Robert Reich argues that the president really isn’t in favor of big government. That’s just perposterous. Stephen Moore explains:
Here are the unhappy totals: the debt is $6 trillion higher from 2010 to 2019 than Obama’s forecast. In no single year over the next decade, even when counting the Social Security trust fund surpluses, does the budget deficit fall below $800 billion. The interest on the national debt rises to $850 billion a year by the middle of the next decade, which will be the largest single expenditure item in the budget–eight times more than we now spend on education and four times more than we spend on homeland security. Federal spending remains well over 25 percent of GDP and in some years creeps closer to 28 percent of GDP under the Obama budget, which ironically enough is entitled “A New Era of Responsibility.”
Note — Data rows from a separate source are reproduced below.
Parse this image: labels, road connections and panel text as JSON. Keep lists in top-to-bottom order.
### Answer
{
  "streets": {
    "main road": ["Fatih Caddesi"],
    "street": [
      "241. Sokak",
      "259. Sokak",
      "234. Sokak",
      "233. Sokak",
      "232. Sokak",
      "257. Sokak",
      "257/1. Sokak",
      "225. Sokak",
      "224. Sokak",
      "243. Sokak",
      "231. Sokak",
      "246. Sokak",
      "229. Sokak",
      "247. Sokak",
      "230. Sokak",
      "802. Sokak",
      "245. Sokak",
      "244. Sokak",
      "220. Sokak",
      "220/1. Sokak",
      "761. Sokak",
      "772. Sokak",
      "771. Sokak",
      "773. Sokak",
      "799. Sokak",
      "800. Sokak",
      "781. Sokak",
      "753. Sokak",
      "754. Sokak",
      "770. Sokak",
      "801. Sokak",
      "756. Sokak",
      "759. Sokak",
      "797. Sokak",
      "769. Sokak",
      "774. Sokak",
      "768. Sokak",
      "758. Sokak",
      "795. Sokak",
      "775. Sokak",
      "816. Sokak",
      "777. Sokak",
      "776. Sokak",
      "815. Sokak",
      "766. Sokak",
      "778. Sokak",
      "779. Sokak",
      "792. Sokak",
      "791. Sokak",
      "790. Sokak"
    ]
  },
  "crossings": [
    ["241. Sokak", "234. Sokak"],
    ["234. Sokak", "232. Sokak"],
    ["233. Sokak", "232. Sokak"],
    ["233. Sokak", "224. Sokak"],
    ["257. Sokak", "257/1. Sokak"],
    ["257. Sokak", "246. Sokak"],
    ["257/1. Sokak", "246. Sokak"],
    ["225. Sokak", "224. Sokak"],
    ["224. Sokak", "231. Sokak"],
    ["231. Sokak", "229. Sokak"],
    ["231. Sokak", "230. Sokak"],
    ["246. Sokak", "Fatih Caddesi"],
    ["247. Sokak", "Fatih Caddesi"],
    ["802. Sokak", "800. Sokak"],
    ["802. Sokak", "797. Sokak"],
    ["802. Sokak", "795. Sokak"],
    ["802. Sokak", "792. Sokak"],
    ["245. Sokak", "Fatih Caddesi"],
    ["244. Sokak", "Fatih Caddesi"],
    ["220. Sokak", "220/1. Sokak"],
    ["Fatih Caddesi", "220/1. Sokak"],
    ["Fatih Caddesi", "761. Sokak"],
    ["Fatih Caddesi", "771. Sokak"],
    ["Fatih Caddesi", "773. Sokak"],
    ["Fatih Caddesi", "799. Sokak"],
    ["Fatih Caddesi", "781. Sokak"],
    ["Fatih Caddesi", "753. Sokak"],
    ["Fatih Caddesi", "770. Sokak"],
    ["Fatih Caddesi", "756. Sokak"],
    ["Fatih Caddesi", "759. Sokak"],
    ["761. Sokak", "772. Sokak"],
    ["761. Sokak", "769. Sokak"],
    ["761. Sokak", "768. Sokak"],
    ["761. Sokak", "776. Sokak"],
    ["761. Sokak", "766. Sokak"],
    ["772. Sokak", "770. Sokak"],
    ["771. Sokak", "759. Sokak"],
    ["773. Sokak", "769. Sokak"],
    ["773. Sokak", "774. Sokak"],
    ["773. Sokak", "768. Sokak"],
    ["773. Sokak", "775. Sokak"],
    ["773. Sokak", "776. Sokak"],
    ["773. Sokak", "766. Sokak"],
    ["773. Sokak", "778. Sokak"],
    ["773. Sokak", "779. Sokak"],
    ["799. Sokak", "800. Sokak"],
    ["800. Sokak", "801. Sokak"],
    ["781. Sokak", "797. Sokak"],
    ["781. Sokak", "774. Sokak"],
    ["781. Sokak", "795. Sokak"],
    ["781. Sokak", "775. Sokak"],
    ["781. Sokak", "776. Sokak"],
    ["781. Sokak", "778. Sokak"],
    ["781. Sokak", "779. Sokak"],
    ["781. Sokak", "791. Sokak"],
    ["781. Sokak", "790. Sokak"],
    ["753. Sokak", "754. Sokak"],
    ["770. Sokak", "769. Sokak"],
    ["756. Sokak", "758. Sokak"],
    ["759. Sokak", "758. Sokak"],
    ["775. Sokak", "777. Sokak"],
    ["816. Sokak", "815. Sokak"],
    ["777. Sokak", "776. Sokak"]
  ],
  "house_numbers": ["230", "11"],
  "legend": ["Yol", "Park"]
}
We are closing in on stagnant Western European levels of government intrusion into the economy. That economic model, by the way, which the left in the United States openly wants to emulate, has created half the jobs that the United States has over the past two decades and generated half the growth rates. Is it any wonder that the Chinese want an extra guarantee on U.S. Treasury debt and say it might be time for a new reserve currency?
(And Moore argues persuasively that the actual numbers will be even worse, given the phony baloney assumptions built into the Obama budgeting.)
Aside from the size of the federal government Obama favors, one can’t avoid the scope of its reach: cap-and-trade regulation for every business, national healthcare for all its citizens, Geithner/Bernanke’s empowerment to seize “failing” businesses at will, regulation of executive compensation, cradle to employment education, and on and on it goes. Really, do Reich and Obama think we don’t notice the largest expansion of the public sector since, well, ever?
Understandably it’s not popular — still — to say you favor big (really, gargantuan) government. But to deny it amid such a massive plot to expand the public sector suggests a lack of respect for the intelligence of the American people.